Six weeks after the index PCI, mortality was similar among hospitals with and without on–site surgery; in addition, the incidence of bleeding, renal failure, and stroke was similar among both kinds of facilities. However, unplanned coronary artery bypass grafting (CABG) surgery, especially emergency CABG, was more frequent among patients who were assigned to hospitals with on–site surgery; yet, unplanned catheterization and PCI procedures were more frequent among patients who were assigned to non–on–site surgery hospitals. The rate of PCI failure was higher among participants who were treated at hospitals without on–site surgery.

Dr. Aversano and colleagues concluded that “nonprimary PCI outcomes at hospitals without on–site cardiac surgery are noninferior to those with on–site cardiac surgery, if the former completes a formal PCI development program, adheres to C–PORT–E participation requirements, and has outcomes monitored.”

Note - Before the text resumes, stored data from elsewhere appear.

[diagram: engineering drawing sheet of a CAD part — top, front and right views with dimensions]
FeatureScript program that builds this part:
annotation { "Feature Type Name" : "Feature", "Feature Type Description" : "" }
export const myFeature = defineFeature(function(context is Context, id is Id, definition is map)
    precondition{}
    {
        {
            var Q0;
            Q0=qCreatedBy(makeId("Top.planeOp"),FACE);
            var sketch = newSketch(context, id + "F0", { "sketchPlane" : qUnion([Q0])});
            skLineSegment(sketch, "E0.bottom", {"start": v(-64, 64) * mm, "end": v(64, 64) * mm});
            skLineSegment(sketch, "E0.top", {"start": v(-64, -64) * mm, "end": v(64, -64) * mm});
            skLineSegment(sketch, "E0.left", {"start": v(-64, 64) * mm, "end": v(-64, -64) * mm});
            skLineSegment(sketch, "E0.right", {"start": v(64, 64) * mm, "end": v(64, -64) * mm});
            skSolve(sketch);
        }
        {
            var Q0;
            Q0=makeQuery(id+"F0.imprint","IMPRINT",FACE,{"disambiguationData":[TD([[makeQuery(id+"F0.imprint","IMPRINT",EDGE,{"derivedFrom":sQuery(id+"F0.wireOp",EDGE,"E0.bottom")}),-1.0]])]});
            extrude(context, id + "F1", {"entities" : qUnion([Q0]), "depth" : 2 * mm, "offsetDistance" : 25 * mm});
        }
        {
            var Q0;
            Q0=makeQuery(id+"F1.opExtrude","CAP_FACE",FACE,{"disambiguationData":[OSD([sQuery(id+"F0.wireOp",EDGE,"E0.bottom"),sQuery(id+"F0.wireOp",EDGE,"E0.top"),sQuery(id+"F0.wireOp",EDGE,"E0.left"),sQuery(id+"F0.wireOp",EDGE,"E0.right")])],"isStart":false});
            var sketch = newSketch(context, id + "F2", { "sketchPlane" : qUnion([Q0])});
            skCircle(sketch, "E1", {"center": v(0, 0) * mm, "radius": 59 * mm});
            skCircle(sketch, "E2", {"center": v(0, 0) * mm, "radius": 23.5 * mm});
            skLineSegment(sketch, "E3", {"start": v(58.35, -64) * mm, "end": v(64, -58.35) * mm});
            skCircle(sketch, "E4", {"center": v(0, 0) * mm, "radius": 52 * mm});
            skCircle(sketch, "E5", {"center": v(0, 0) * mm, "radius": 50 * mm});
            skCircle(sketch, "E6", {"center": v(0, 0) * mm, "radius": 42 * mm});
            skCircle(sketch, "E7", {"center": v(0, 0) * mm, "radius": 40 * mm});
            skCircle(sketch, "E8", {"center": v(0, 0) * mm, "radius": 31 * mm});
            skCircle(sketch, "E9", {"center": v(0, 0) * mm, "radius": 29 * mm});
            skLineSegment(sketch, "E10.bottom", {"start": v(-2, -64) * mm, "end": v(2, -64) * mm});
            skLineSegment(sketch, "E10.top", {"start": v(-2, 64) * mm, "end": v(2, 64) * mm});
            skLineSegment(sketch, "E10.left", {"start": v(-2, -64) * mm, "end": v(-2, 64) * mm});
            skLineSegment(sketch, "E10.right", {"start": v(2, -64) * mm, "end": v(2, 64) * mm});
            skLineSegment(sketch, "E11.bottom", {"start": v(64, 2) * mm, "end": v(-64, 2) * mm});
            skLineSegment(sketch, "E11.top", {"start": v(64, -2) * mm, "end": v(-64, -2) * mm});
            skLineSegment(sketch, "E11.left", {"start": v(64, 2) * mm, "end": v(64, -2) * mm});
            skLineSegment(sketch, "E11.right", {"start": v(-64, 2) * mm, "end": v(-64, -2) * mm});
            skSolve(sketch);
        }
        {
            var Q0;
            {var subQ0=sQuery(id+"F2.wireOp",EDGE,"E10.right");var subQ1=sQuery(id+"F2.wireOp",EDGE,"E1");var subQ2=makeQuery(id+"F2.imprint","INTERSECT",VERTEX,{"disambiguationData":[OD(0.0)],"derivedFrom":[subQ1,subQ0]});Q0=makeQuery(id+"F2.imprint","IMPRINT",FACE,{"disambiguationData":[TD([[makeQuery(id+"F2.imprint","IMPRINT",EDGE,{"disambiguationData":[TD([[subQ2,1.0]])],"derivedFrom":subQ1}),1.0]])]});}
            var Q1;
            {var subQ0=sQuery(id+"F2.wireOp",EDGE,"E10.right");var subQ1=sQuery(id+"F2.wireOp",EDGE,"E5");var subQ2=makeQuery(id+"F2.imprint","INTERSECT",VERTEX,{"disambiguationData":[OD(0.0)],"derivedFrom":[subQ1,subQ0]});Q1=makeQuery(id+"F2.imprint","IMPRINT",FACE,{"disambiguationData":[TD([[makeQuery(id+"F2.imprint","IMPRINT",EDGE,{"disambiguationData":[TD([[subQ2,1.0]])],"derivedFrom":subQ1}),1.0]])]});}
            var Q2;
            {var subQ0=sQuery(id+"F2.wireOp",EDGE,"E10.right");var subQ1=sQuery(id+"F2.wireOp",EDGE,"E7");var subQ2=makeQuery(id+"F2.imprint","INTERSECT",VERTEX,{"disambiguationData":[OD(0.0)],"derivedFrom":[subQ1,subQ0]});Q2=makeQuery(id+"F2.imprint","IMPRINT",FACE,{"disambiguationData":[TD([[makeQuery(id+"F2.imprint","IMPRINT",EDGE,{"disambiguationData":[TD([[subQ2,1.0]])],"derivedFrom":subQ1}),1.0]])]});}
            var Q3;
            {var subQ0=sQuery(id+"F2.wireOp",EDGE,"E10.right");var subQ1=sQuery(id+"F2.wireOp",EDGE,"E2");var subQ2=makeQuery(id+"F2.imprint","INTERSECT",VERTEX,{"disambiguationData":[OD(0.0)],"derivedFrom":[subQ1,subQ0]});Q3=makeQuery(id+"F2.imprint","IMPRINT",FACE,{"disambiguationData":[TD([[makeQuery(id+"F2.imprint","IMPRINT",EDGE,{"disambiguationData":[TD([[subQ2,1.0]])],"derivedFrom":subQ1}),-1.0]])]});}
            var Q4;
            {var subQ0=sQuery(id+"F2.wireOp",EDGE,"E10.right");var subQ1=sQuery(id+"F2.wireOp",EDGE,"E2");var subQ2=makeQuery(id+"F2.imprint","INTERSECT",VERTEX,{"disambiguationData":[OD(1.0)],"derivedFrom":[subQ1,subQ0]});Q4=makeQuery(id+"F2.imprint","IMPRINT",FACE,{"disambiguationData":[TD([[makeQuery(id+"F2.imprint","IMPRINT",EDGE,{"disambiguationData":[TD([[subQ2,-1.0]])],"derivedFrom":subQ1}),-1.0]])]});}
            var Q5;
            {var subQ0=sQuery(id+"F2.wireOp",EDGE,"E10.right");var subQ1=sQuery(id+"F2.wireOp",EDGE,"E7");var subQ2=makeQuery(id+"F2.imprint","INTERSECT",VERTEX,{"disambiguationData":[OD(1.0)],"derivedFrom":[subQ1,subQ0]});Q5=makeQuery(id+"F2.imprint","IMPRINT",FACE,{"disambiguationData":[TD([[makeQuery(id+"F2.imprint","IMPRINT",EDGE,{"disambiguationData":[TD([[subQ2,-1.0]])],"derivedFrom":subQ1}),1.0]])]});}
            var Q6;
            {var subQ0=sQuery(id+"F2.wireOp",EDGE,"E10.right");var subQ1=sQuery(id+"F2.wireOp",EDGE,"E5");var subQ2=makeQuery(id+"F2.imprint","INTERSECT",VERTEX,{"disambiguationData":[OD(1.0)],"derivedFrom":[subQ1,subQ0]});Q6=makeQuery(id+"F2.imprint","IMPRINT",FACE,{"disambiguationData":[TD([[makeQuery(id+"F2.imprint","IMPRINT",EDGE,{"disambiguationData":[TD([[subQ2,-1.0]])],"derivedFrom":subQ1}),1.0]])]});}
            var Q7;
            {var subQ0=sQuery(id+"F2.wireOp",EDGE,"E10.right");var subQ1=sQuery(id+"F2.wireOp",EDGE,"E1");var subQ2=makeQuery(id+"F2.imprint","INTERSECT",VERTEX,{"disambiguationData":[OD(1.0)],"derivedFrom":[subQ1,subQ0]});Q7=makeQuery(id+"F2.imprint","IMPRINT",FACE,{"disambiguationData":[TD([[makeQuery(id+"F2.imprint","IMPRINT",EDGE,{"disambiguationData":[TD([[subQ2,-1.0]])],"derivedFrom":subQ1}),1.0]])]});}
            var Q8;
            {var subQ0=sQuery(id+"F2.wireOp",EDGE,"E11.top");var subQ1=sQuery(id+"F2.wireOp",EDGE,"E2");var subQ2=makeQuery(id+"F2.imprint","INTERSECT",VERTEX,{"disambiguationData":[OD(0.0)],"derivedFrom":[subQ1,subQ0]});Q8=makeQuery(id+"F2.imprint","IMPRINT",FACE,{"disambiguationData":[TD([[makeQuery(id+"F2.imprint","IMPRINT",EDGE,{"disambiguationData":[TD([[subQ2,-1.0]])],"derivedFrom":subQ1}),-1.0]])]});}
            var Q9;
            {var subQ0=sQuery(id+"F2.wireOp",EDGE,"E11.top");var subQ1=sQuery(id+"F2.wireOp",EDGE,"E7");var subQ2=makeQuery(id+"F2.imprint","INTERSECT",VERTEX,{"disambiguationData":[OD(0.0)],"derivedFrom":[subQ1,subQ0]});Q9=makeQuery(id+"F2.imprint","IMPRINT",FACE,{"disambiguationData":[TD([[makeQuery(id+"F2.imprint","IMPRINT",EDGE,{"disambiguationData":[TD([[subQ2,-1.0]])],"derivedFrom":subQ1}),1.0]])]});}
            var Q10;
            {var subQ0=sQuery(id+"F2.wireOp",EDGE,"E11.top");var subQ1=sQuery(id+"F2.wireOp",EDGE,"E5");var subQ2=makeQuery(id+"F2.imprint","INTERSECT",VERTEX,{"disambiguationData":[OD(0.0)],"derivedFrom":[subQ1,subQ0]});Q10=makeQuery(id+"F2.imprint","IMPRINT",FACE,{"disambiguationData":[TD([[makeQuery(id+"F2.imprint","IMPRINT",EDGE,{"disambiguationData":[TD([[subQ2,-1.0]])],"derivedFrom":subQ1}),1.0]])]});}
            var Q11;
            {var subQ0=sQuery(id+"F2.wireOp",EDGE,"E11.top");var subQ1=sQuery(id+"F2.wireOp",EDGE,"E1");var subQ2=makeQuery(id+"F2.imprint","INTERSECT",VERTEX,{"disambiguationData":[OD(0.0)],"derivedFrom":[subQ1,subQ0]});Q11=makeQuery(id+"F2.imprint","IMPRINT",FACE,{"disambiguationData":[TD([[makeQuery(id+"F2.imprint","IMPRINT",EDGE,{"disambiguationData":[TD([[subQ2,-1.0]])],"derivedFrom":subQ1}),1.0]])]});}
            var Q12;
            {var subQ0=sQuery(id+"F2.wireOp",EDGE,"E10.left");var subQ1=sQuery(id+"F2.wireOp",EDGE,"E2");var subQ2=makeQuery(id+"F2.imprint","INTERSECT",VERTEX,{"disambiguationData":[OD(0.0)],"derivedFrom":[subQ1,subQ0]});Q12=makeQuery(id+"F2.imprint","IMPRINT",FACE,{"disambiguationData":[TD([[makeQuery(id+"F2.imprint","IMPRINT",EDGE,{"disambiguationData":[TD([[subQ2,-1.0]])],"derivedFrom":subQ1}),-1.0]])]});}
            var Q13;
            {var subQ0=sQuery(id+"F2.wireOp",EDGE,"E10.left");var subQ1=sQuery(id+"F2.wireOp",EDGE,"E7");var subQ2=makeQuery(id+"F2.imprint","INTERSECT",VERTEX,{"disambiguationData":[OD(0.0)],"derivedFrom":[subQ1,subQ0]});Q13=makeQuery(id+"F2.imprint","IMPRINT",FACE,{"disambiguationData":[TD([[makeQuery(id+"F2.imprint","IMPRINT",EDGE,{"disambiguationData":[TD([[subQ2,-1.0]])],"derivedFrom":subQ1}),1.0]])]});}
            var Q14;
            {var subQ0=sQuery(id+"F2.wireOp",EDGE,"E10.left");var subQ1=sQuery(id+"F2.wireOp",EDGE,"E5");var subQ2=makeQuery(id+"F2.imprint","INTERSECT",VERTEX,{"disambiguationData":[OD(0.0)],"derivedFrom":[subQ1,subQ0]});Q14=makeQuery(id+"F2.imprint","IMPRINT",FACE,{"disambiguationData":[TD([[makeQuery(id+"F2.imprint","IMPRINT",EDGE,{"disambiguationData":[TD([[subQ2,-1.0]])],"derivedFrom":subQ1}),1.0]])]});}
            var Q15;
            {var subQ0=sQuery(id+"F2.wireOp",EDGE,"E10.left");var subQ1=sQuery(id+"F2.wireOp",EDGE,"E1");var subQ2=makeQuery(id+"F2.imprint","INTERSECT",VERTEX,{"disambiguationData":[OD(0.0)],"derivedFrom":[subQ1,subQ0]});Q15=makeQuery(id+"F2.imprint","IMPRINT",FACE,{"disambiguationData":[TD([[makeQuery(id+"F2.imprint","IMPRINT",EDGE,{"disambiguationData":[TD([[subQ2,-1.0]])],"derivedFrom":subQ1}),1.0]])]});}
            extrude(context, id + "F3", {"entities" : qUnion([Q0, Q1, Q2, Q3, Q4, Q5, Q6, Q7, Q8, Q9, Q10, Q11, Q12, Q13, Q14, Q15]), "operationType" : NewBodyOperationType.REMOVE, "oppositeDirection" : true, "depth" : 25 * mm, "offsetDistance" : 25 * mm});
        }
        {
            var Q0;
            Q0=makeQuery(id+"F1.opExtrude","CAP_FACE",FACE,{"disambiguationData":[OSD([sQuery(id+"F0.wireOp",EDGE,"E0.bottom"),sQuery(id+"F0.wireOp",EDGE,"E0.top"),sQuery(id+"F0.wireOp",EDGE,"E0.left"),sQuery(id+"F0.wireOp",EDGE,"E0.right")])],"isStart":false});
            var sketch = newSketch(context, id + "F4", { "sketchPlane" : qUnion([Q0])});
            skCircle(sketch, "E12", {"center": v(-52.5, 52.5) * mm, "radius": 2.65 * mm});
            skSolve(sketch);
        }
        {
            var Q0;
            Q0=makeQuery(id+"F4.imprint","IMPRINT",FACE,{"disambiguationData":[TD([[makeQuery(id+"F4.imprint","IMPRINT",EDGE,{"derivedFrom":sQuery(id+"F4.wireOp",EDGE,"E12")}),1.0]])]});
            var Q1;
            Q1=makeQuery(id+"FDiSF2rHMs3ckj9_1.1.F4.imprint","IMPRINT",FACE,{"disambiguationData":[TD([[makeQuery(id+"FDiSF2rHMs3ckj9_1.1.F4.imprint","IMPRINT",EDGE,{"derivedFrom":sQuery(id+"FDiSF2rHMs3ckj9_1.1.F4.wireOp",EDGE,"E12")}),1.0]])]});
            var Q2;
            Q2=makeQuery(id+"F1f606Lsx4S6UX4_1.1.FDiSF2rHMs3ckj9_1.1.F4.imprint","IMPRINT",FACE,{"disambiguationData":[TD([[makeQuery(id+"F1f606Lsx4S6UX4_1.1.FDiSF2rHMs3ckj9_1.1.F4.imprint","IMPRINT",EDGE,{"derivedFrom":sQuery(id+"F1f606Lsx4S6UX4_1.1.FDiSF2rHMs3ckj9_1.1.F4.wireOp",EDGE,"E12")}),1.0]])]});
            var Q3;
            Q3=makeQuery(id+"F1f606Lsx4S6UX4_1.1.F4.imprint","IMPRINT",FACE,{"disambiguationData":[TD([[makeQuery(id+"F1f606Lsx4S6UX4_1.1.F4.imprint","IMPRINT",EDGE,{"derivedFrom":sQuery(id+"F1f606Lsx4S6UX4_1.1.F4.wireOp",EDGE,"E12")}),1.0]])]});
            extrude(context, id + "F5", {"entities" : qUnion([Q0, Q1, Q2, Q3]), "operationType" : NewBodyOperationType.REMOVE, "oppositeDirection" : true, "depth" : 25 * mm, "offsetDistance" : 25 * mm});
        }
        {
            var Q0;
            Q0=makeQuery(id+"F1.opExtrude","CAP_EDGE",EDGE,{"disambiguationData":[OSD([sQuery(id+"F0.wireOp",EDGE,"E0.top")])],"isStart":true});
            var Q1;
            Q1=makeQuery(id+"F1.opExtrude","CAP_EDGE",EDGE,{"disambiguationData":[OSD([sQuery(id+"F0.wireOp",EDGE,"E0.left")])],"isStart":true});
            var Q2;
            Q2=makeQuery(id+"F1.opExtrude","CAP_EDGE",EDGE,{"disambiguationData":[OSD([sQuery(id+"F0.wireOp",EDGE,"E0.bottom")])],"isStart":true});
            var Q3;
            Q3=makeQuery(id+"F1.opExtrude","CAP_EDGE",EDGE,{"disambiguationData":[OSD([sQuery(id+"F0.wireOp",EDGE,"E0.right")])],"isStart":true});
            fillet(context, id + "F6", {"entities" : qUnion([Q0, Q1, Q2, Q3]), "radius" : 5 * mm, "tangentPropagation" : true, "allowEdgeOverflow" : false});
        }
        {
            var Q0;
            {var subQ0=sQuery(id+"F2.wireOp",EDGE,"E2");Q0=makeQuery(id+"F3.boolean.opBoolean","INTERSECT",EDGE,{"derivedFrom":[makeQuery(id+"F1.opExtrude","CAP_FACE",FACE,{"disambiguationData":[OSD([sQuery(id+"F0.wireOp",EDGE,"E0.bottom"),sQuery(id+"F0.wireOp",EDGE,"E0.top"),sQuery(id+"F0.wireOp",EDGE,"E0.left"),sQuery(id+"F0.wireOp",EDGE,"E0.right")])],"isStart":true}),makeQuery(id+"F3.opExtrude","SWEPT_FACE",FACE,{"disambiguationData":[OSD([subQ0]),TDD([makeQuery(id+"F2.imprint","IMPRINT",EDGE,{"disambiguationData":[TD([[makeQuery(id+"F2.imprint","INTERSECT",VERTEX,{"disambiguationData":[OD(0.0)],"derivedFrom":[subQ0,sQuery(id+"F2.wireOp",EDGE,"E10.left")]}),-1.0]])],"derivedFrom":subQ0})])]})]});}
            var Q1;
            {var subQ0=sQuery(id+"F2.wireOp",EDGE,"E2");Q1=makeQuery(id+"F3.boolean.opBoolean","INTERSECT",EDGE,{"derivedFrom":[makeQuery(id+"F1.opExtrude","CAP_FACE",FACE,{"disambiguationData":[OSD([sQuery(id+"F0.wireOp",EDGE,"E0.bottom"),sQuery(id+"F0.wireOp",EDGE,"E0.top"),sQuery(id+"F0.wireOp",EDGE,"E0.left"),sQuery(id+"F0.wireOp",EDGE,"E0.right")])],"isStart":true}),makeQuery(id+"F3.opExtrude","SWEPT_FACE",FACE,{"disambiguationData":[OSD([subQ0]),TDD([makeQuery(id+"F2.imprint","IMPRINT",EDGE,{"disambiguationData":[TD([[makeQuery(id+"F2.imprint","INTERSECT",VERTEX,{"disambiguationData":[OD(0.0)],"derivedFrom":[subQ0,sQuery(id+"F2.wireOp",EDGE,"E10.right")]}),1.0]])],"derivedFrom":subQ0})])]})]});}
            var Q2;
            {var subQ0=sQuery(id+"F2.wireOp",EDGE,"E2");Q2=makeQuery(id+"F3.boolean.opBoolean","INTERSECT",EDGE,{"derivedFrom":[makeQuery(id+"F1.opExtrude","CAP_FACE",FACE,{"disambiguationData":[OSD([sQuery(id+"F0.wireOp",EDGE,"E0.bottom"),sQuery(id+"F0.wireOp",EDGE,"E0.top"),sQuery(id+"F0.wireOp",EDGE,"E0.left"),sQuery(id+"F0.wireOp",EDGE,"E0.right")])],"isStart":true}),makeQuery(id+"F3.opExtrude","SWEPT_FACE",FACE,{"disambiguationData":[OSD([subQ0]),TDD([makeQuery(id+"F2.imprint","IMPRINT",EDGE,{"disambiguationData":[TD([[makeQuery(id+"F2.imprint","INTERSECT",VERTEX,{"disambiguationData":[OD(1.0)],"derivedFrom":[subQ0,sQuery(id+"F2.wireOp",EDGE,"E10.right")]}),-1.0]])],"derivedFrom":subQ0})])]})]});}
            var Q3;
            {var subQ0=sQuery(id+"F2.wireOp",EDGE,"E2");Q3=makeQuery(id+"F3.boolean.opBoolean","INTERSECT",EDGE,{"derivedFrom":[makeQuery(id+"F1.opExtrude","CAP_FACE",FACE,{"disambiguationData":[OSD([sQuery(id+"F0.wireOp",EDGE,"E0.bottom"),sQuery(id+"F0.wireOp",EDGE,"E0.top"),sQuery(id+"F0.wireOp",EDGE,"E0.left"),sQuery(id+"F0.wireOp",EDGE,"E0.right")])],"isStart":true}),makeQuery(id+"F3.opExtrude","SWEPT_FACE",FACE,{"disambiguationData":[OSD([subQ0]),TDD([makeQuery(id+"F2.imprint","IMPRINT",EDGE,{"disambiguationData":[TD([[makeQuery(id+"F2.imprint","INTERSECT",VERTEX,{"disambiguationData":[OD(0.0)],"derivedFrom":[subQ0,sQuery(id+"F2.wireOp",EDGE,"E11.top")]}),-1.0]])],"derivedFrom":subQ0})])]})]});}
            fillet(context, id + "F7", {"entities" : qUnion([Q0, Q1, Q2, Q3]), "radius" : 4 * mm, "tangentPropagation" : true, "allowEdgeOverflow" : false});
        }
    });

However, higher rates of subsequent TVR among patients who were treated at non–on–site surgery hospitals contributed to a 0.92% absolute higher rate of MACE at 9 months, with a 95% upper CI of 1.8% that equaled the noninferiority border. The authors suggested within their manuscript that the reasons for an incomplete initial revascularization were unclear “but may reflect a lower initial success rate and a more conservative approach by interventionalists practicing at relatively inexperienced centers that began PCI programs only as part of the CPORT–E trial.“ Additional studies would be helpful to further clarify the comparison of longer–term results of PCI between these two types of facilities.